一时一景一心境
檐角的风铃在晨露里轻轻晃。天刚蒙蒙亮,青石板路上还洇着昨夜的雨迹,卖花人挑着担走过,茉莉的香混着水汽漫过来。穿蓝布衫的老人蹲在石阶上捡银杏叶,指尖捏着半黄的叶子转了转,抬头看了看渐亮的天——那是霜降后的第一个清晨,他鬓角的白霜比石板上的露水更重些。此刻他心里想的,大约不是今晨的寒意,而是三十年前某个同样的清晨,也是这样的银杏叶,落在穿红袄的小孙女发间。午后的雷阵雨来得急。玻璃窗被雨点砸得噼啪响,槐树的影子在墙上晃成一团模糊的墨。穿格子衫的女孩趴在书桌上,笔尖悬在日记本上,却一个字也写不出。她眼神跟着窗外的雨线飘,看着雨水在屋檐下织成帘,又顺着墙角的青苔蜿蜒成小溪。忽然一阵风卷着雨珠扑在窗上,她惊得缩了缩脖子,嘴角却弯起来——想起七岁那年,也是这样的雨天,她光着脚踩进水洼,母亲举着伞追出来,嗔怪声里带着笑。此刻的雨声里,竟全是那时的暖意。

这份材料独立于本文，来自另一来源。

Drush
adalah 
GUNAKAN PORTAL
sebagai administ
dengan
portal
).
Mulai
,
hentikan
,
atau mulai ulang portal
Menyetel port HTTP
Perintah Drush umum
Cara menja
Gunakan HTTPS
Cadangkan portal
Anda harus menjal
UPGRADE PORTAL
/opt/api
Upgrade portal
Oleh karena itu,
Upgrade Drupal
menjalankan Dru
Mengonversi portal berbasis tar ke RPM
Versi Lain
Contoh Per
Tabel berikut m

暮色漫上来时,老城墙根下坐了个穿工装的男人。他刚收工,手里攥着半个凉馒头,望着远处的落日发愣。夕阳把云烧成橘红,又一点点沉进灰蒙蒙的楼群里,像一块烧红的铁慢慢淬进水里。他啃了口馒头,慢慢嚼着,目光落在城墙砖缝里钻出的那丛狗尾草上。草穗被风吹得晃,他忽然想起老家田埂上的狗尾草,也是这样在晚风中摇,父亲蹲在田埂那头抽烟,烟圈和暮色混在一起。此刻嘴里的馒头,竟有了麦香。

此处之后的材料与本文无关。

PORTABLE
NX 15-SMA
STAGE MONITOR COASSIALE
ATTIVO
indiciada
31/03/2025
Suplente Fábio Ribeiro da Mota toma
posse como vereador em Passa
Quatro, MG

月亮升到中天时,巷尾的灯还亮着。穿长裙的女人倚着门框,手里的茶杯早凉了。月光落在她摊开的旧信上,字迹被岁月洇得有些模糊。信里说“等樱花开了,就回去接你”,可那年的樱花谢了又开,送信人再没回来。她抬手拢了拢被风吹乱的头发,月亮正从云里钻出来,清辉落在信纸上,像极了那年他走时,落在她肩头的樱花瓣。此刻心里的空荡,竟也带着点温柔。

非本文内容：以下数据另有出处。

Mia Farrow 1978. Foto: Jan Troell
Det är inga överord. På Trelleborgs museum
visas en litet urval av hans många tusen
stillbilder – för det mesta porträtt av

原来日子就是这样的:不同的时辰,不同的风景,心里便长出不同的纹路。露水、雨帘、落日、月光,是景;晨光里的念想,雨幕中的回忆,暮色里的怀想,月色里的怅惘,是心境。一时有一时的天色,一景有一景的情味,而心境,就藏在这一时一景的褶皱里,随日升月落,自然生长。